Deloitte tax partner Mark Groom told HR magazine that due to a quirk in the childcare rules, the proposed £2,000 per child tax break David Cameron announced on Tuesday may not be the boost it first appears to all working parents.

Under the new rules, tax relief for childcare will increase from £1,200 per child to £2,000 per child. The Government is giving parents the option to stick with their employer childcare voucher plan instead of switching to the new scheme. This offer lasts for as long as the employer childcare voucher scheme is still running.

Groom said for some basic rate taxpayers, sticking to the childcare vouchers scheme would be more beneficial than the new scheme, despite the increased tax breaks.

Under the current system, if both parents are basic rate taxpayers they can benefit from tax relief on up to £110 per week (£5,720 per annum) in childcare vouchers, which amounts to a maximum tax saving of £1,830.

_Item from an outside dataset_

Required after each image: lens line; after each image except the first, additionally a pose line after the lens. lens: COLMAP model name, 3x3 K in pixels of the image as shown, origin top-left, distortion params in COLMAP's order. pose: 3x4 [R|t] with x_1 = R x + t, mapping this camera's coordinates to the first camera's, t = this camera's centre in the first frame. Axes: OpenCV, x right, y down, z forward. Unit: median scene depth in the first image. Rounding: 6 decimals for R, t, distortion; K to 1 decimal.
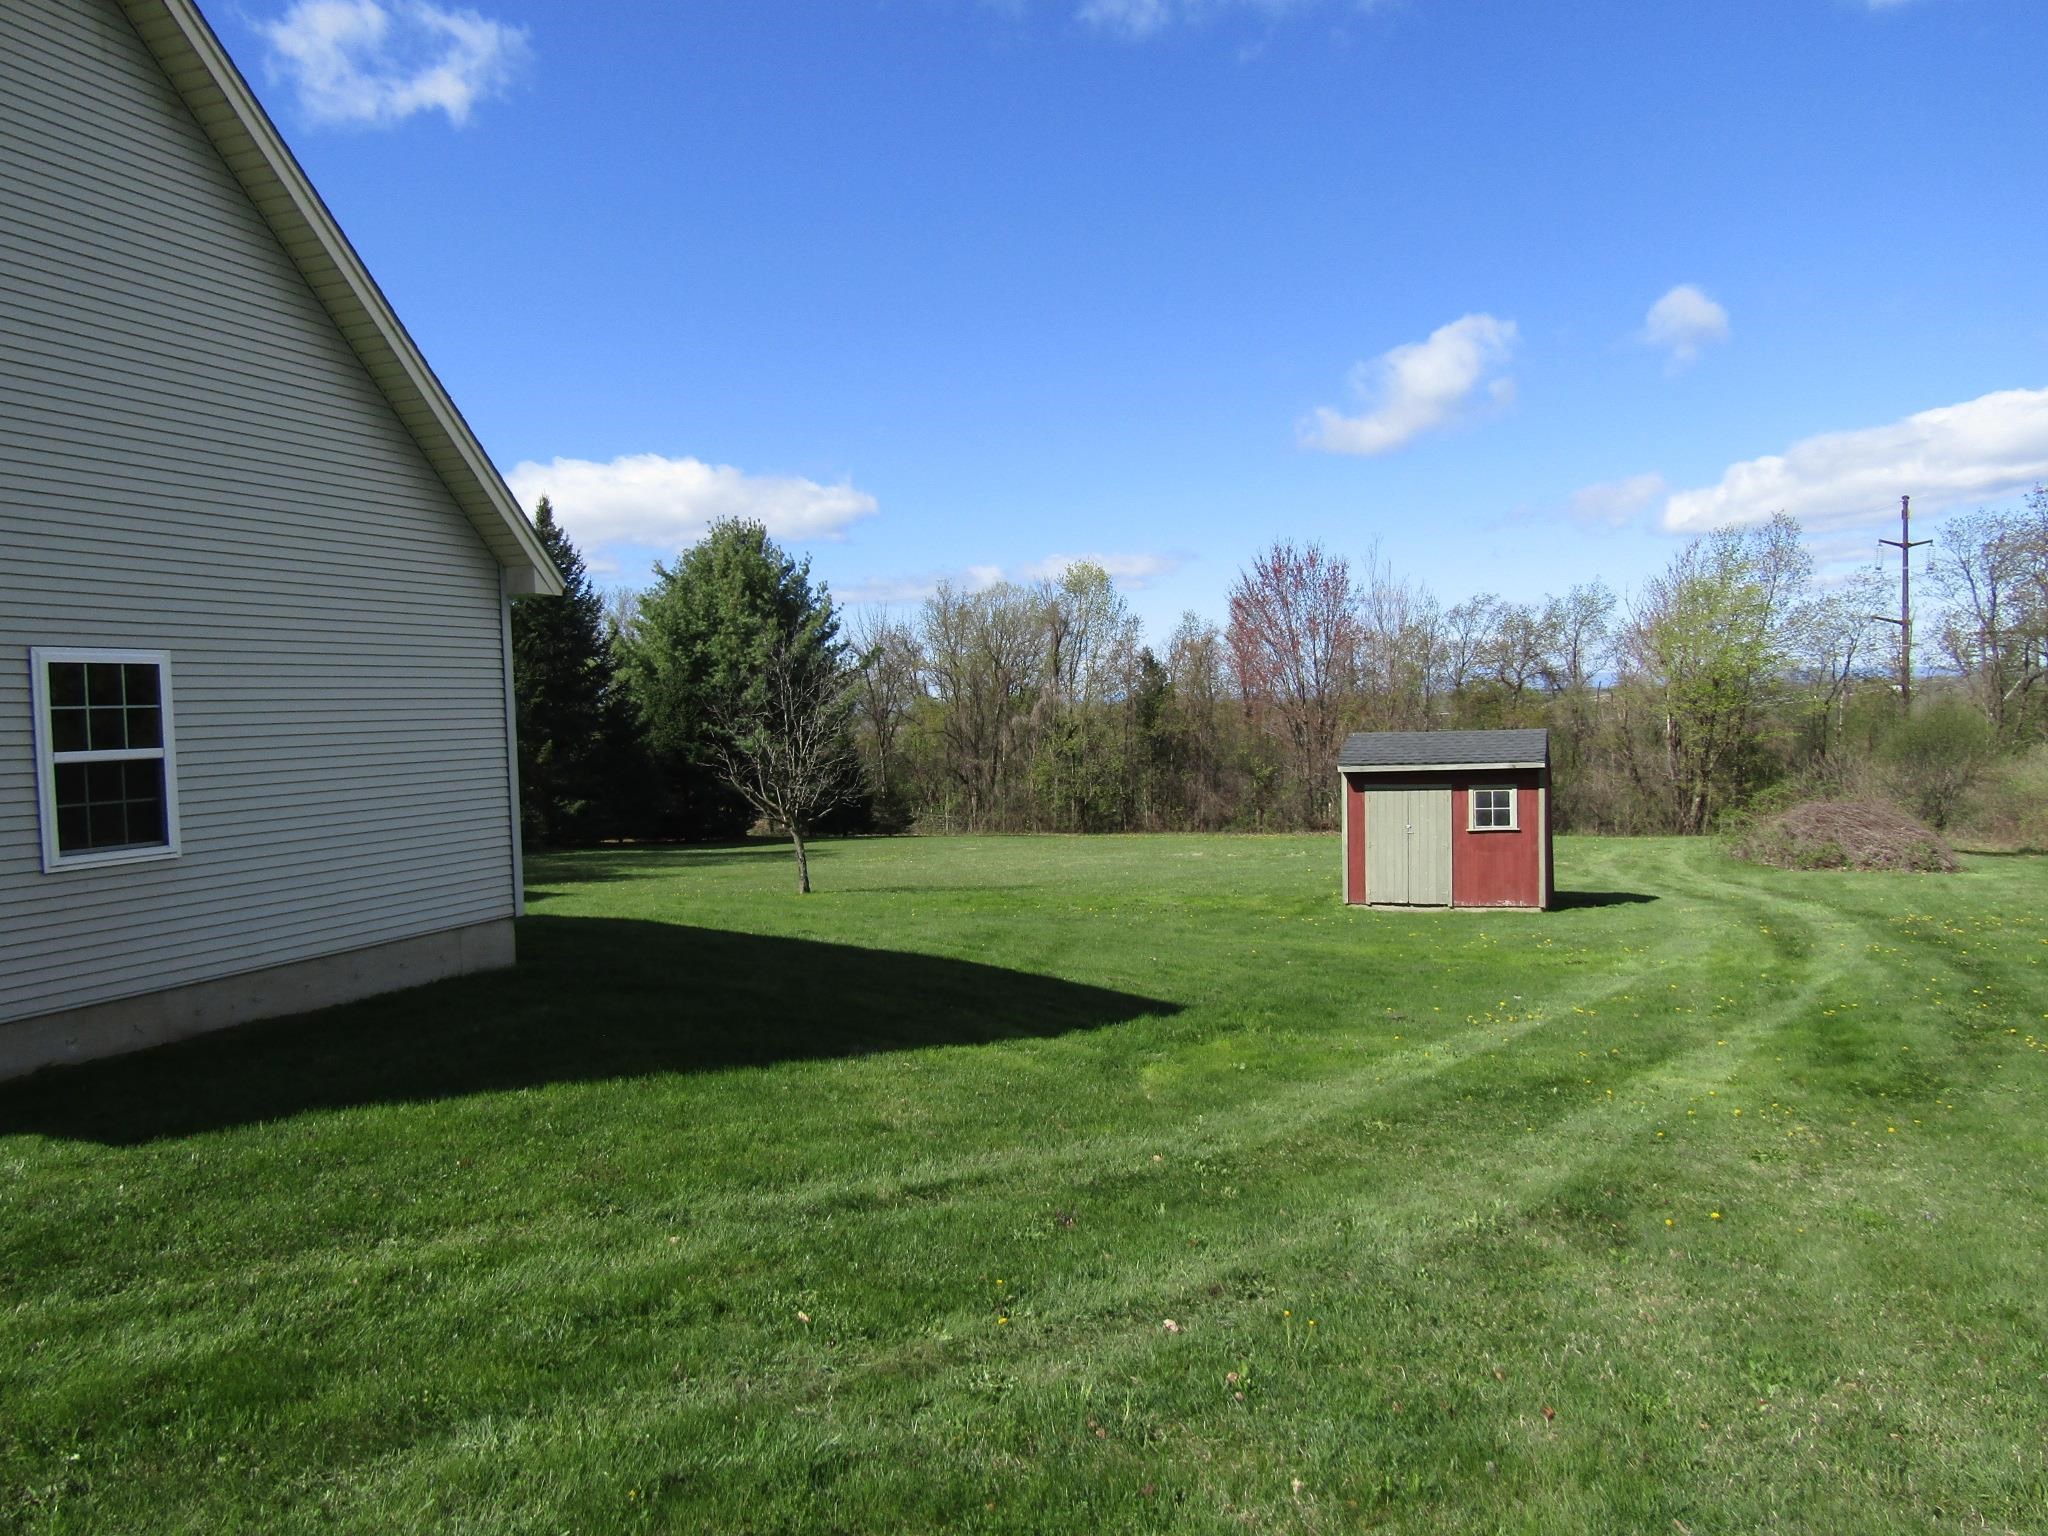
lens RADIAL K [[1462.7, 0, 1024.0], [0, 1462.7, 768.0], [0, 0, 1]] dist [-0.003407, -0.000082]
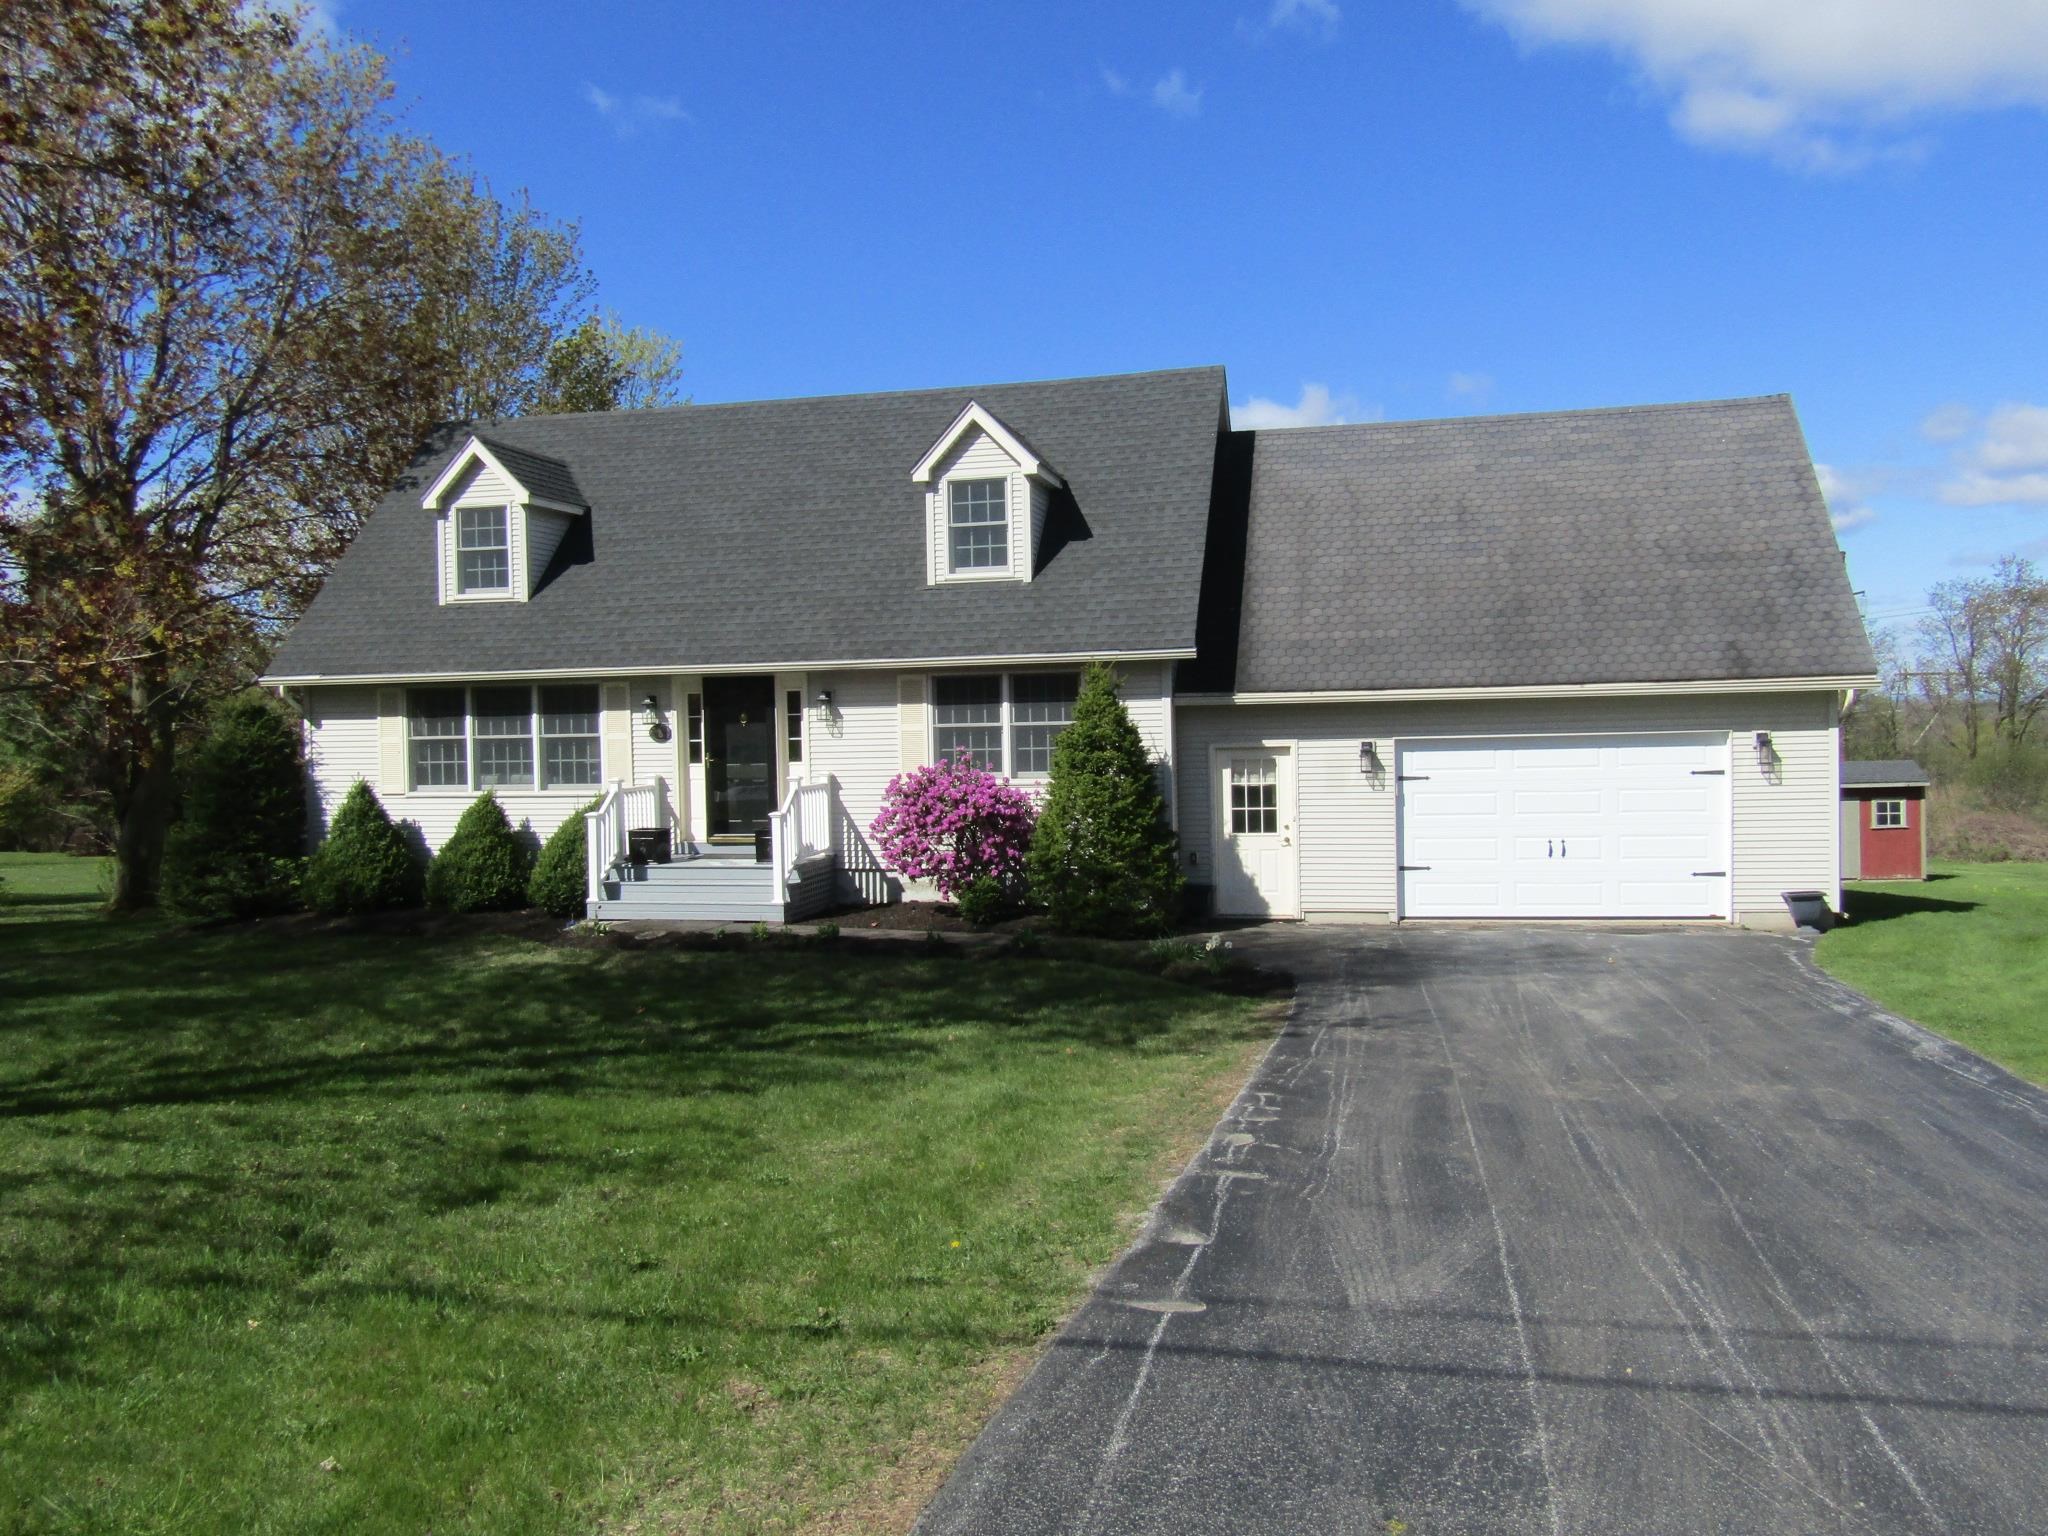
lens RADIAL K [[1556.6, 0, 1024.0], [0, 1556.6, 768.0], [0, 0, 1]] dist [-0.025735, 0.000918]
pose [[0.992282, 0.006431, 0.123839, -0.395805], [-0.004472, 0.999861, -0.016091, 0.006053], [-0.123925, 0.015413, 0.992172, -0.233817]]
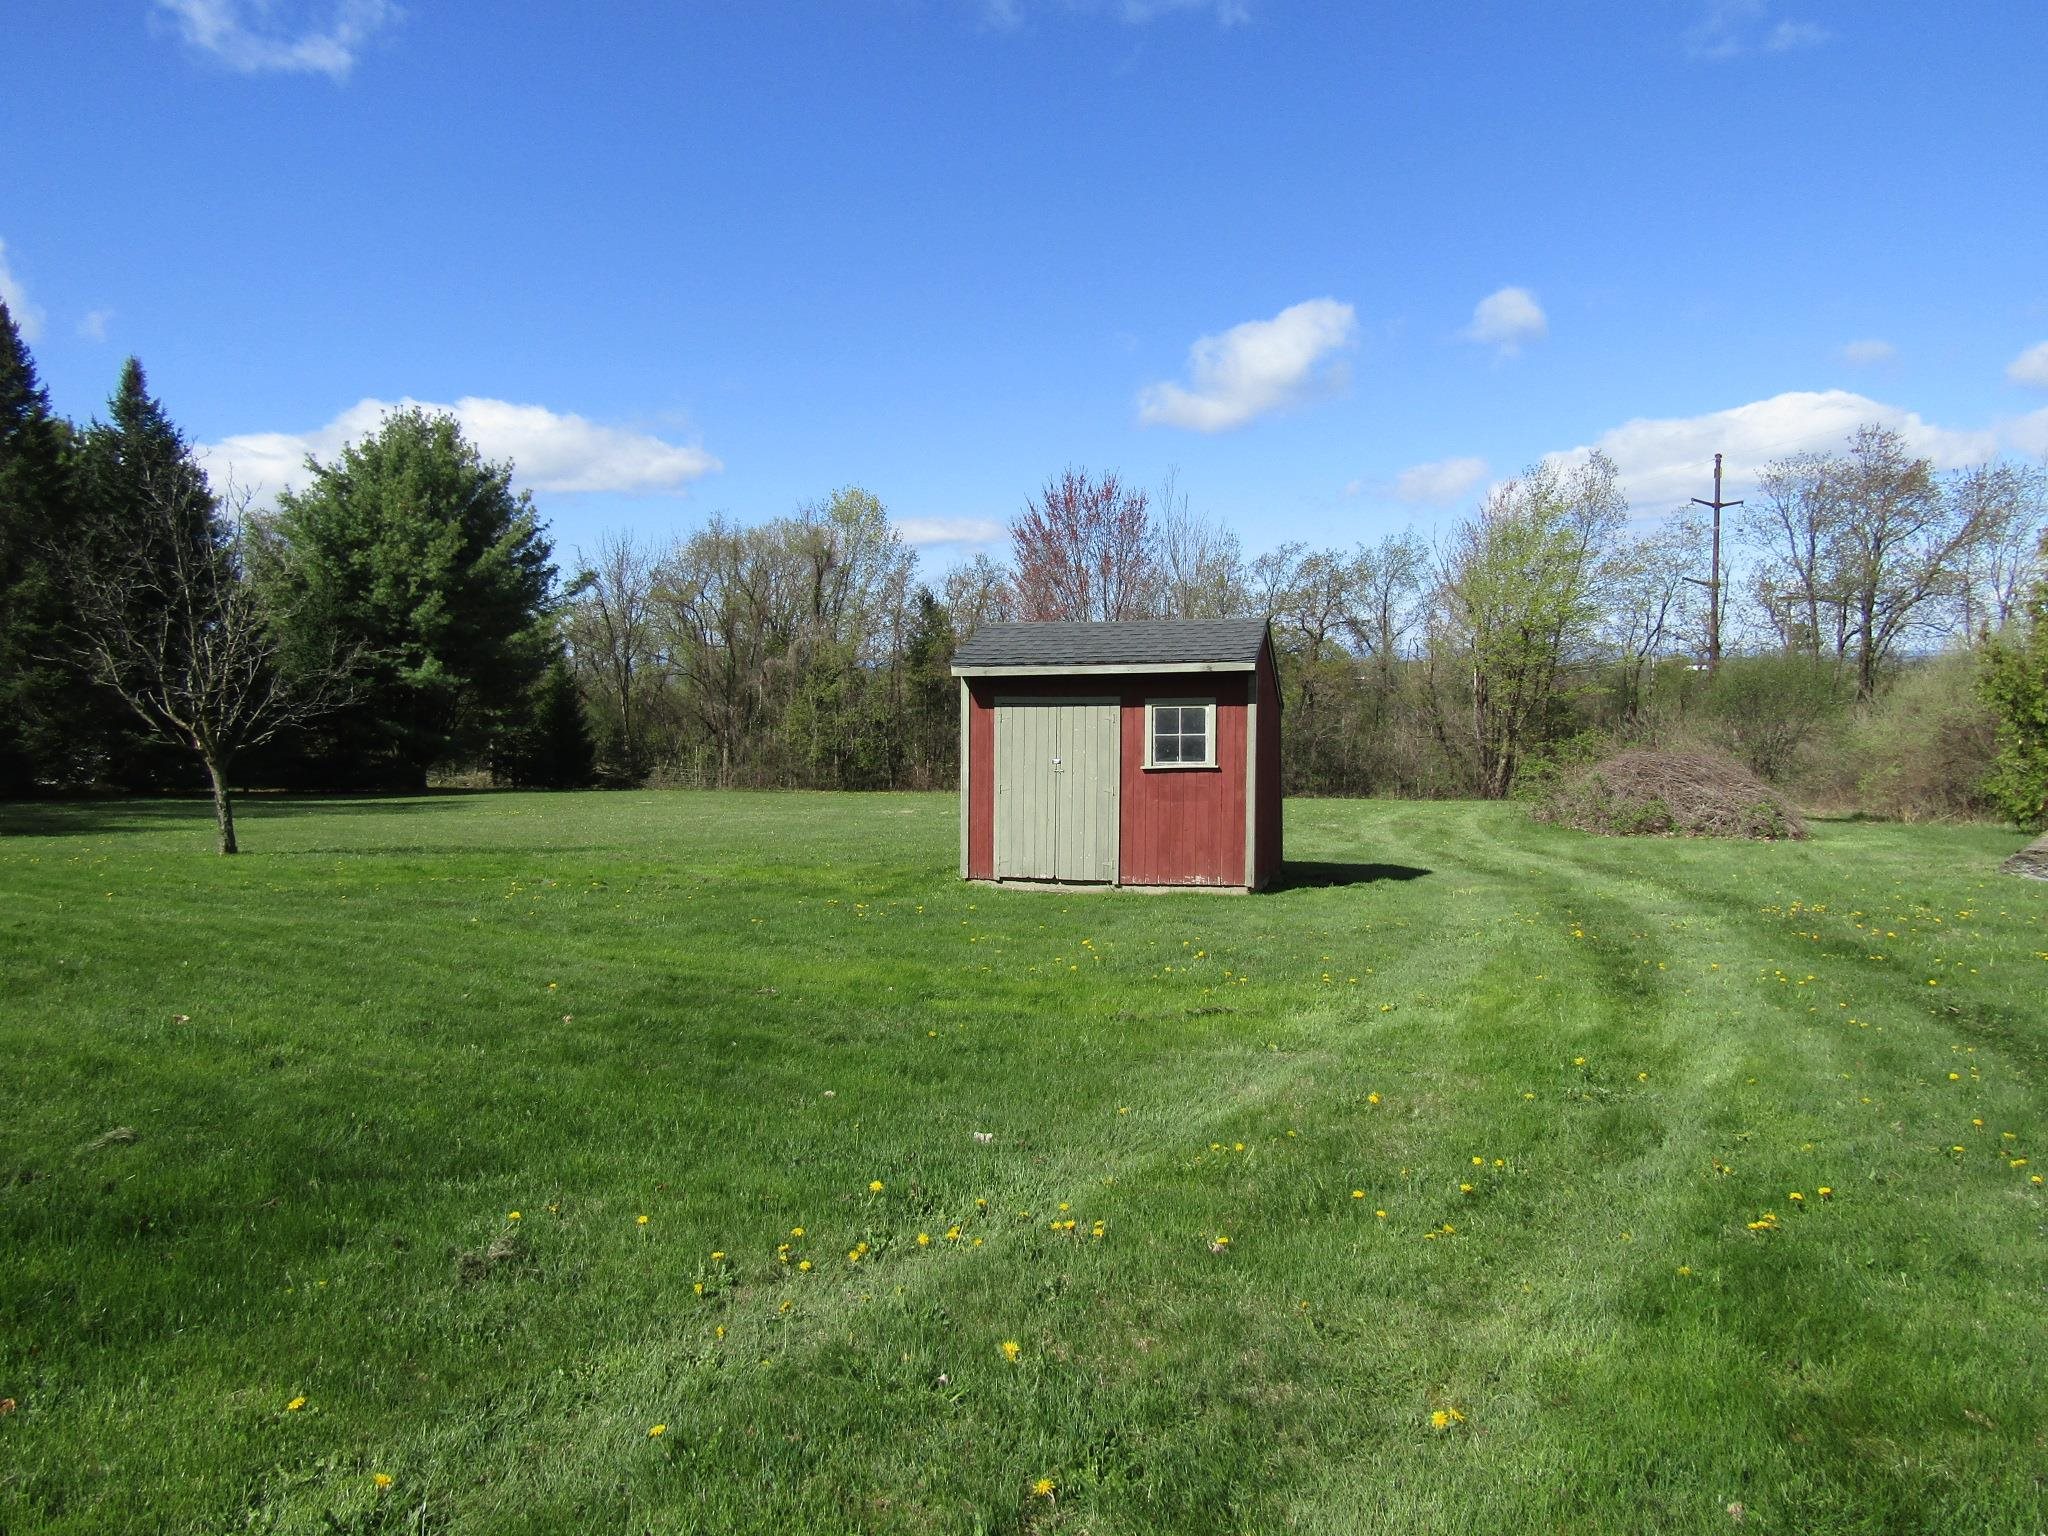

Under the new system, parents on the basic tax rate would need to spend at least £7,321 in a year on childcare to save as much.

"Those basic rate taxpayers joining the new scheme, but spending less than £5,720 may be better off staying in their existing childcare voucher scheme, while those spending between £5,720 and £7,321 would be worse off if they switch from childcare voucher scheme to the new scheme in 2015,” Groom said.

Groom said the new scheme means the childcare benefits will be much more widely available than before.

“Currently, only employees whose employers provide either childcare vouchers or workplace nurseries can benefit," he said. "From autumn 2015, the new scheme will be administered by parents opening an online account through the government website. This will open the relief up to the self-employed as well as those employees whose employers do not currently provide assistance with childcare.”